_Page text_.
══════════
I felt a funeral, in my brain: from sticky baby to recycling machine

Pages 96-105 | Received 22 Nov 2022, Accepted 09 Aug 2023, Published online: 20 Aug 2023
 

ABSTRACT

This paper seeks to describe how a three-year-old boy´s infantile trauma was actualized in the transference and recounts the work required to contain his primitive infantile states. The author explores the self-protective and communicative function of the child’s adhesive and omnipotent behaviour and the appearance of somatic reactions in the sessions. Somatic symptoms were linked to raw, abrupt, and hostile feelings in the child towards the analyst in the transference, followed by a sense of acute danger. Understanding and surviving a shared experience led to a dream and a dawning recognition and tolerance of separation in the child. His unintegrated infantile parts were gradually able to enter the playroom where they could be addressed in the transference. Being separate and unable to possess the analyst triggered intense ambivalence and physical attacks on the analyst and led to the emergence of a fatherly attitude in the analyst. Working through his oedipal ambivalence with the help of a third, an internal father, paved the way to symbolization, the creation of a ‘recycling machine’ and the depressive position. The author will discuss the somatic reactions linked to his infantile states, the dream and the symbolic meaning of the recycling machine.

Acknowledgments

The author has received a grant from the Foundation Mentalthygientisk Rådgivningskontor.

Disclosure statement

No potential conflict of interest was reported by the author.

Confidentiality

Due to the duty of confidentiality the clinical case is anonymized. In addition, informed consent has been given by the parents to use clinical material in this paper.

Notes

1. A physical illness or other condition caused or aggravated by a mental factor such as internal conflict or stress. It does not exclude the possible co-existence of other factors that contribute to the development of a particular illness (genetic, physical, environmental, etc.).
══════════
_Record set_.

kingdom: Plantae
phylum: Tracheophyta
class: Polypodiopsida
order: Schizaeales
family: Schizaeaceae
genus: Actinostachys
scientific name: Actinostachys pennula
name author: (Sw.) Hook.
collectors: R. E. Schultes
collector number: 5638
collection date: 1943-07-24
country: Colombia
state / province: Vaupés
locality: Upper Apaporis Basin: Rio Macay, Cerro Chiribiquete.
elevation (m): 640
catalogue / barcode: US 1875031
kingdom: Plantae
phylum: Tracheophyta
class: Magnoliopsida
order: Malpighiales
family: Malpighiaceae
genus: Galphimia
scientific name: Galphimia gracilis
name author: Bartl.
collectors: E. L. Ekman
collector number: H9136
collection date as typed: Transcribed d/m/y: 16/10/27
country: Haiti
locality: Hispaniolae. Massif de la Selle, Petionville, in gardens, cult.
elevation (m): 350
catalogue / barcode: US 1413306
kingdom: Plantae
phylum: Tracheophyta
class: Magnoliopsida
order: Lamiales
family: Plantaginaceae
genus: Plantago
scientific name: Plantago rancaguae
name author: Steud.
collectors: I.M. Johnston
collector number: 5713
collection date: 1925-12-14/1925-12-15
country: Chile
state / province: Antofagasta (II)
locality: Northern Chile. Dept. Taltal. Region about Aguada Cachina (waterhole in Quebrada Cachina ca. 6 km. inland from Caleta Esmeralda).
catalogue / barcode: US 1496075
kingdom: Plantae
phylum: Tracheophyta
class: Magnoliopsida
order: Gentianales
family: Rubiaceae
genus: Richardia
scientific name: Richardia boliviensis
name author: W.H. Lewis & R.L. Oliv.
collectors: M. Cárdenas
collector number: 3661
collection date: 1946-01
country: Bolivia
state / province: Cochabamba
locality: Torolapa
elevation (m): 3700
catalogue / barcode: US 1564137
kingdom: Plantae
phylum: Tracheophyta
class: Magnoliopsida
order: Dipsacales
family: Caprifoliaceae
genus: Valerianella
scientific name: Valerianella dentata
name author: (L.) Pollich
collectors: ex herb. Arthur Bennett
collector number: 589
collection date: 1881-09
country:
══════════
_Check your understanding_.
a. Translate this sentence from the paper excerpt into Spanish: "Understanding and surviving a shared experience led to a dream and a dawning recognition and tolerance of separation in the child."
b. Name every section heading that appears in the paper excerpt after the line of publication dates.
c. Print the part of the paper excerpt starting at "Acknowledgments" and ending at "in this paper.".

_Outputs in order_.
a. Comprender y sobrevivir a una experiencia compartida condujo a un sueño y a un incipiente reconocimiento y tolerancia de la separación en el niño.

b.
- ABSTRACT
- Acknowledgments
- Disclosure statement
- Confidentiality
- Notes

c.
Acknowledgments

The author has received a grant from the Foundation Mentalthygientisk Rådgivningskontor.

Disclosure statement

No potential conflict of interest was reported by the author.

Confidentiality

Due to the duty of confidentiality the clinical case is anonymized. In addition, informed consent has been given by the parents to use clinical material in this paper.